◆ TRY IT ◆
Every line of the data that includes "from" should be copied out.

Stored data entries:
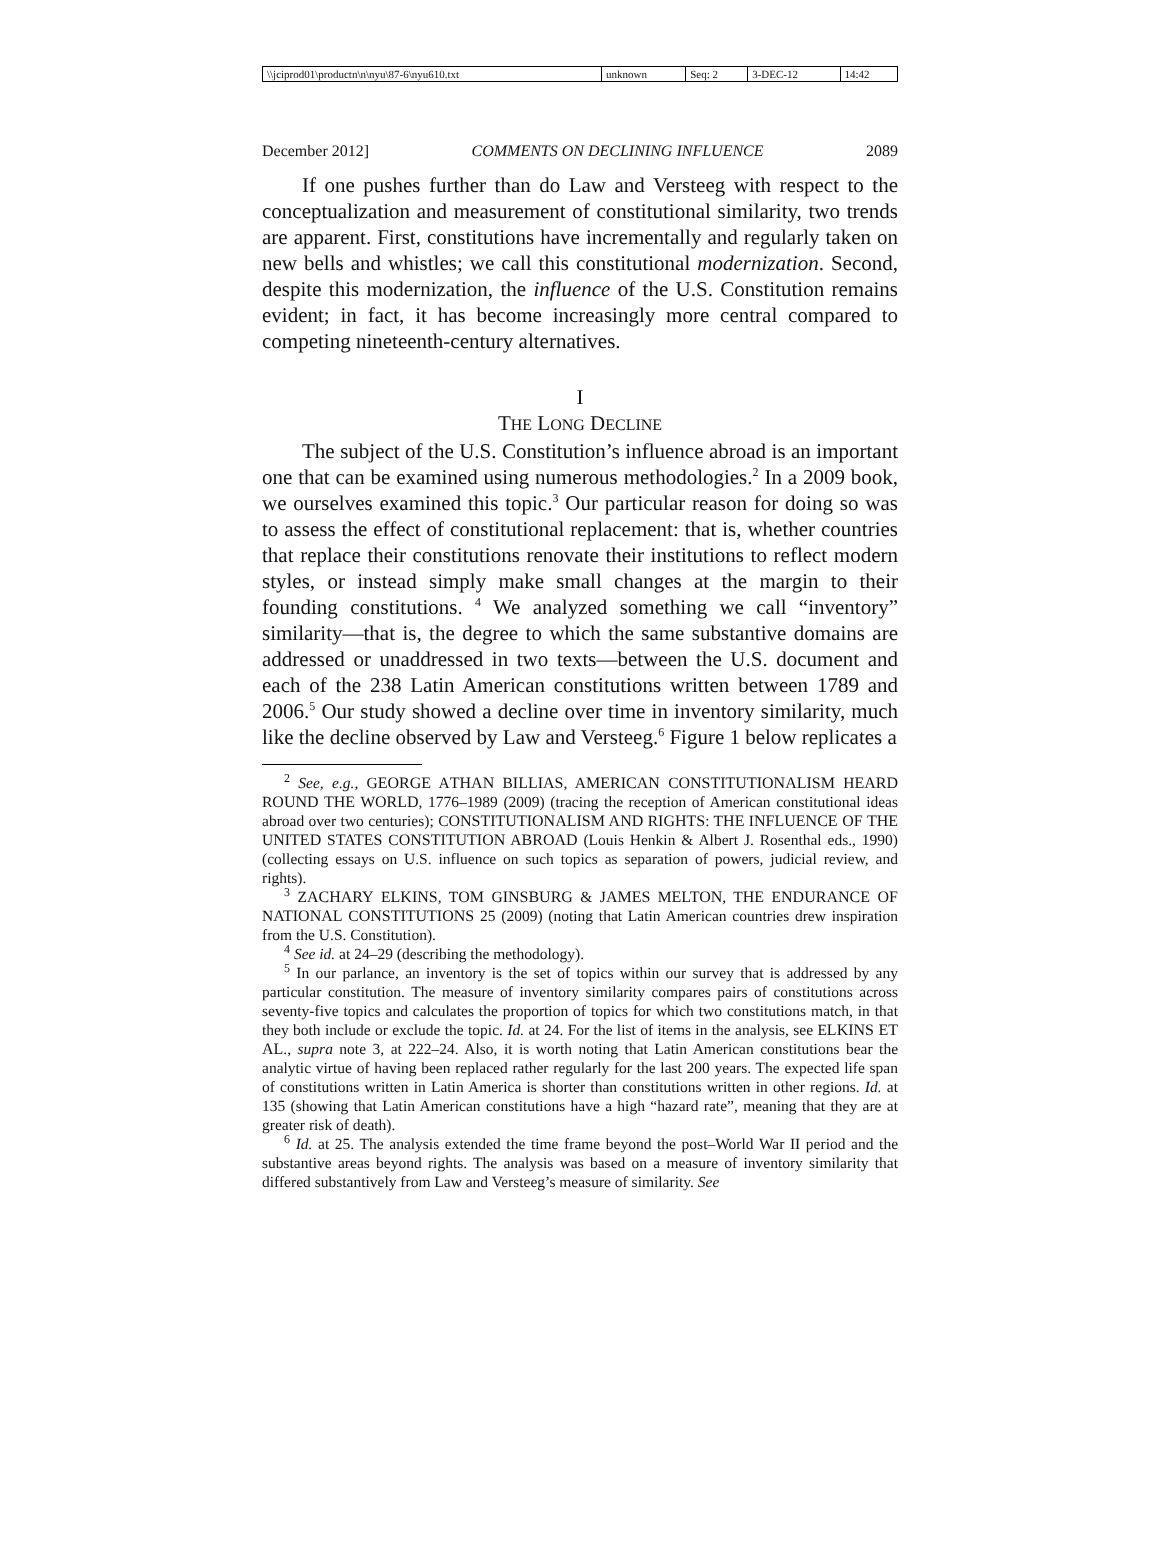| \\jciprod01\productn\n\nyu\87-6\nyu610.txt | unknown | Seq: 2 | 3-DEC-12 | 14:42 |
December 2012] COMMENTS ON DECLINING INFLUENCE 2089
If one pushes further than do Law and Versteeg with respect to the conceptualization and measurement of constitutional similarity, two trends are apparent. First, constitutions have incrementally and regularly taken on new bells and whistles; we call this constitutional modernization. Second, despite this modernization, the influence of the U.S. Constitution remains evident; in fact, it has become increasingly more central compared to competing nineteenth-century alternatives.
I
THE LONG DECLINE
The subject of the U.S. Constitution’s influence abroad is an important one that can be examined using numerous methodologies.<sup>2</sup> In a 2009 book, we ourselves examined this topic.<sup>3</sup> Our particular reason for doing so was to assess the effect of constitutional replacement: that is, whether countries that replace their constitutions renovate their institutions to reflect modern styles, or instead simply make small changes at the margin to their founding constitutions. <sup>4</sup> We analyzed something we call “inventory” similarity—that is, the degree to which the same substantive domains are addressed or unaddressed in two texts—between the U.S. document and each of the 238 Latin American constitutions written between 1789 and 2006.<sup>5</sup> Our study showed a decline over time in inventory similarity, much like the decline observed by Law and Versteeg.<sup>6</sup> Figure 1 below replicates a
<sup>2</sup> See, e.g., GEORGE ATHAN BILLIAS, AMERICAN CONSTITUTIONALISM HEARD ROUND THE WORLD, 1776–1989 (2009) (tracing the reception of American constitutional ideas abroad over two centuries); CONSTITUTIONALISM AND RIGHTS: THE INFLUENCE OF THE UNITED STATES CONSTITUTION ABROAD (Louis Henkin & Albert J. Rosenthal eds., 1990) (collecting essays on U.S. influence on such topics as separation of powers, judicial review, and rights).
<sup>3</sup> ZACHARY ELKINS, TOM GINSBURG & JAMES MELTON, THE ENDURANCE OF NATIONAL CONSTITUTIONS 25 (2009) (noting that Latin American countries drew inspiration from the U.S. Constitution).
<sup>4</sup> See id. at 24–29 (describing the methodology).
<sup>5</sup> In our parlance, an inventory is the set of topics within our survey that is addressed by any particular constitution. The measure of inventory similarity compares pairs of constitutions across seventy-five topics and calculates the proportion of topics for which two constitutions match, in that they both include or exclude the topic. Id. at 24. For the list of items in the analysis, see ELKINS ET AL., supra note 3, at 222–24. Also, it is worth noting that Latin American constitutions bear the analytic virtue of having been replaced rather regularly for the last 200 years. The expected life span of constitutions written in Latin America is shorter than constitutions written in other regions. Id. at 135 (showing that Latin American constitutions have a high “hazard rate”, meaning that they are at greater risk of death).
<sup>6</sup> Id. at 25. The analysis extended the time frame beyond the post–World War II period and the substantive areas beyond rights. The analysis was based on a measure of inventory similarity that differed substantively from Law and Versteeg’s measure of similarity. See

◆ WRITTEN SOLUTION ◆
<sup>3</sup> ZACHARY ELKINS, TOM GINSBURG & JAMES MELTON, THE ENDURANCE OF NATIONAL CONSTITUTIONS 25 (2009) (noting that Latin American countries drew inspiration from the U.S. Constitution).
<sup>6</sup> Id. at 25. The analysis extended the time frame beyond the post–World War II period and the substantive areas beyond rights. The analysis was based on a measure of inventory similarity that differed substantively from Law and Versteeg’s measure of similarity. See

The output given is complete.